Indian Territory Reduced In Size
By the passage of the Kansas-Nebraska Act (May 30, 1854) the Indian Territory was reduced in size by taking from it all the vast region extending from the 37th parallel of North Latitude to the Niobrara River. The Indian Territory, proper, was thus reduced to the area which it included up to the time of the passage of the Organic Act under which the Territory of Oklahoma was formed in 1890.
The boundary line between the Indian Territory and Kansas Territory (which extended westward to the Continental Divide) was surveyed during the summer of 1857, by a party under the command of Lieut.-Col. Joseph E. Johnston, of the Second United States Dragoons. Colonel Johnston subsequently became one of the most distinguished generals in the Confederate Army.
The western boundary of Oklahoma, from the Red River North as far as the Canadian, was surveyed under the direction of Daniel C. Major, of the U. S. Astronomical Observatory, in the summer of 1859.

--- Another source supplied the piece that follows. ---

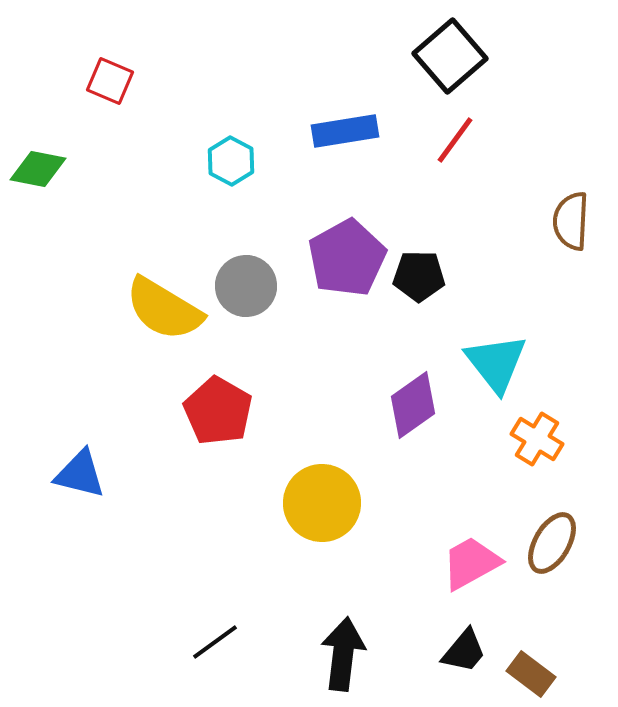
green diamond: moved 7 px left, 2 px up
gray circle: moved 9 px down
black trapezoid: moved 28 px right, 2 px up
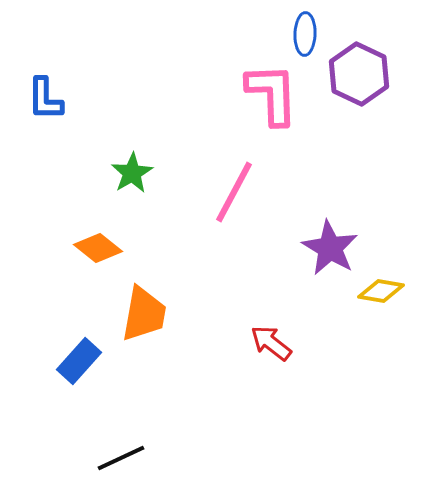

Although Kansas and Nebraska were cut off from the Indian Territory together, they still contained the reservations of about twenty tribes of Indians, most of whom had been removed from states East of the Mississippi River. In addition to these, in the central and western portions of the two new territories, there were a number of tribes of the untamed Indians of the plains, whose people still roamed unhindered in the wilderness and who had as yet no reservations assigned to them. Eventually, most of these tribes were removed to the Indian Territory, though not until after the close of the Civil war. -- A Standard History of Oklahoma, Joseph B. Thoburn, Chapter XXVIII, pg. 207, Vol. 1.